IRON BOUND magazine issue #1 ~ Sailing to Valhalla

February 2011:

Shadows & Light II ~ The Hand of Fate

April 2011:

Monk Punk ~ Fistful of Tengu

May 2011:

Lovecraft eZine issue #4 ~ Curse the Child

October 2011:

Utah Geek Magazine issue #1 ~ Midnight Son’s part 1: Cold Comfort

November 2011:

Monsters & Mormons ~ Fangs of the Dragon

March 2012:

Sword & Sorcery Magazine #2 ~ Hel Awaits

June 2012:

Unnatural Tales of the Jackalope ~ Tangle Crowned Devil

July 2012:

Wandering Weeds ~ Garden of Legion

In Situ ~ The Dig

***
And in some indeterminate near future (these have already been accepted for publication)

Blood of Our Fathers

Roar of the Crowd ~ Whispers of the Goddess

Challenge Discovery ~ The Serpents Root

The Evil Twin ~ The Cry of Carrion Birds

Dark Eclipse Magazine ~ A Good Home for the Spoon

Wednesday, June 6, 2012

Doorway to Inspiration: Ray Bradbury

"People ask where do you get your ideas. Well right here. All this is my Martian landscape. Somewhere in this room is an African veldt. Just beyond perhaps is a small Illinois town where I grew up. And I'm surrounded on every side by my magicians toyshop. I'll never starve here. I just look around, find what I need, and begin. I'm Ray Bradbury, and this is" The Ray Bradbury Theater. "Well then, right now what shall it be. Out of all this what do I choose to make a story. I never know where the next one will take me. The trip, exactly one half exhilaration, exactly one half terror". ~ Ray Bradbury ~ August 22, 1920 - June 6, 2012

While I generally talk about my fantasy writerly influences Tolkien, Howard, Wagner etc etc; when I really stop and think about it, Ray Bradbury has shaped how I live my life (and work) more so than even they. And it is the above quote that sparked that.
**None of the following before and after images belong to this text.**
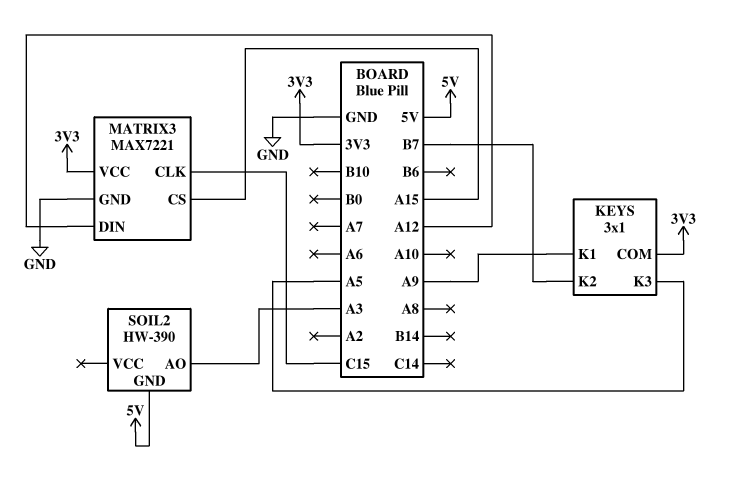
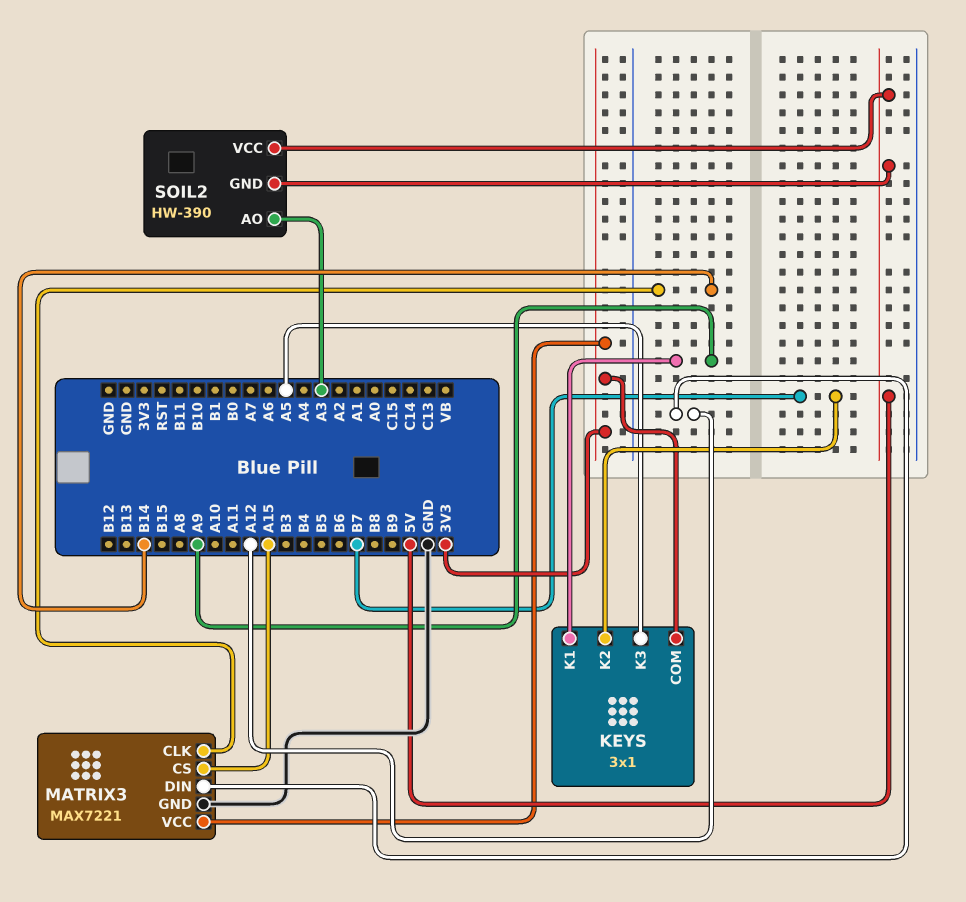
MATRIX3 pin CLK: C15 -> B14
SOIL2 pin VCC: none -> 5V

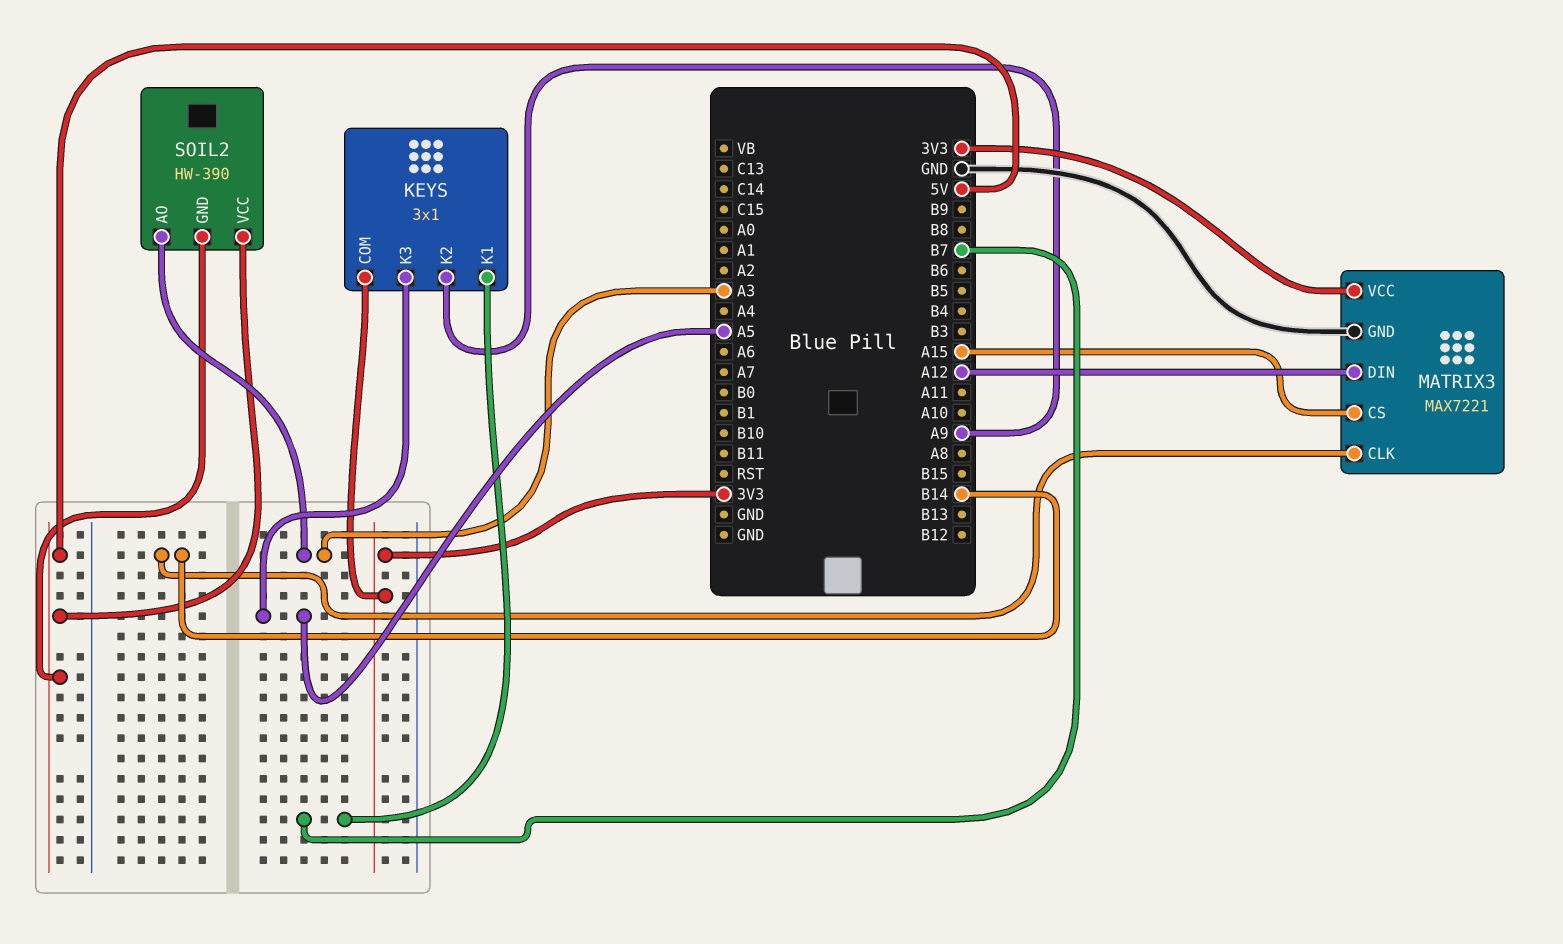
KEYS pin K1: A9 -> B7
KEYS pin K2: B7 -> A9

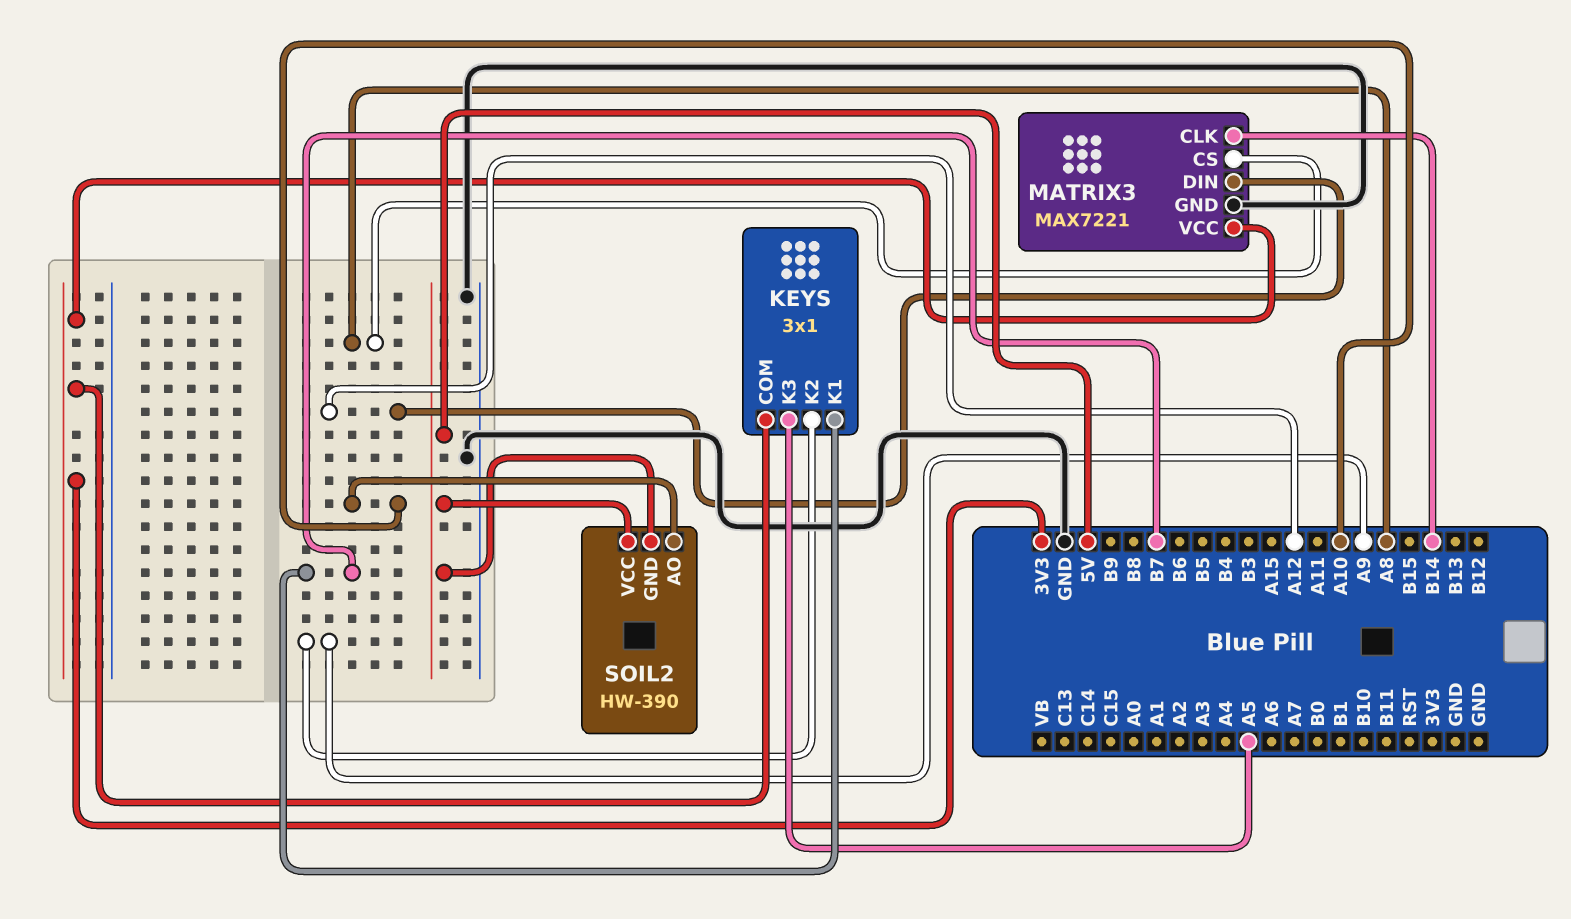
MATRIX3 pin CS: A15 -> A8
SOIL2 pin AO: A3 -> A10

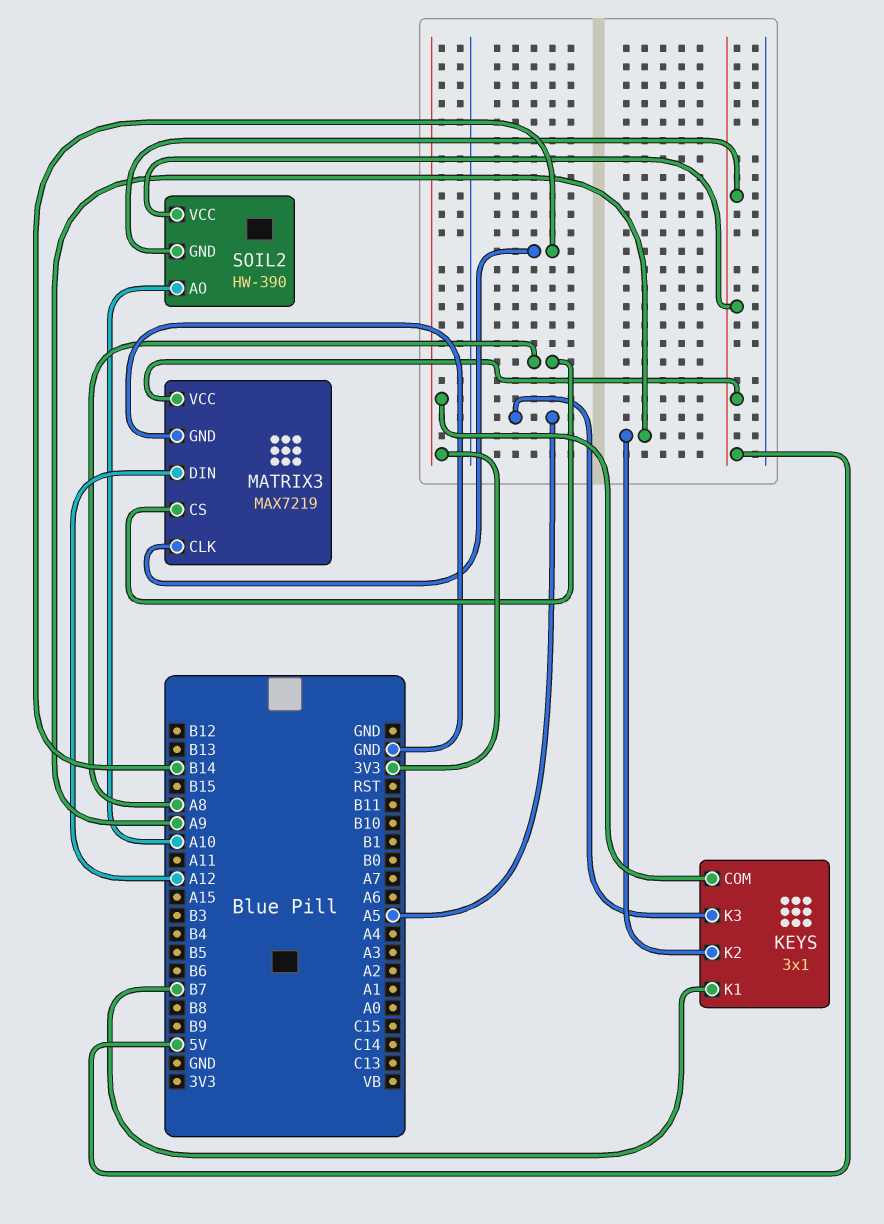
MATRIX3: MAX7221 -> MAX7219
MATRIX3 pin VCC: 3V3 -> 5V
When I was a kid I used to watch the Ray Bradbury Theater on HBO (two seasons 85-86) and every episode opened with Mr. Bradbury in his office narrating that opening before it would launch into whichever story it was. I loved that, I was so taken with that doorway to inspiration.

My grandfather had an eclectic Dr.'s office and Mr. Bradbury's was even more fascinating from the glimpse I saw for maybe thirty seconds and I said, "someday, I'll have that too."

And I am still working on this doorway to inspiration in my own office and I'll never stop. Thank you Mr. Bradbury, Rest In Peace.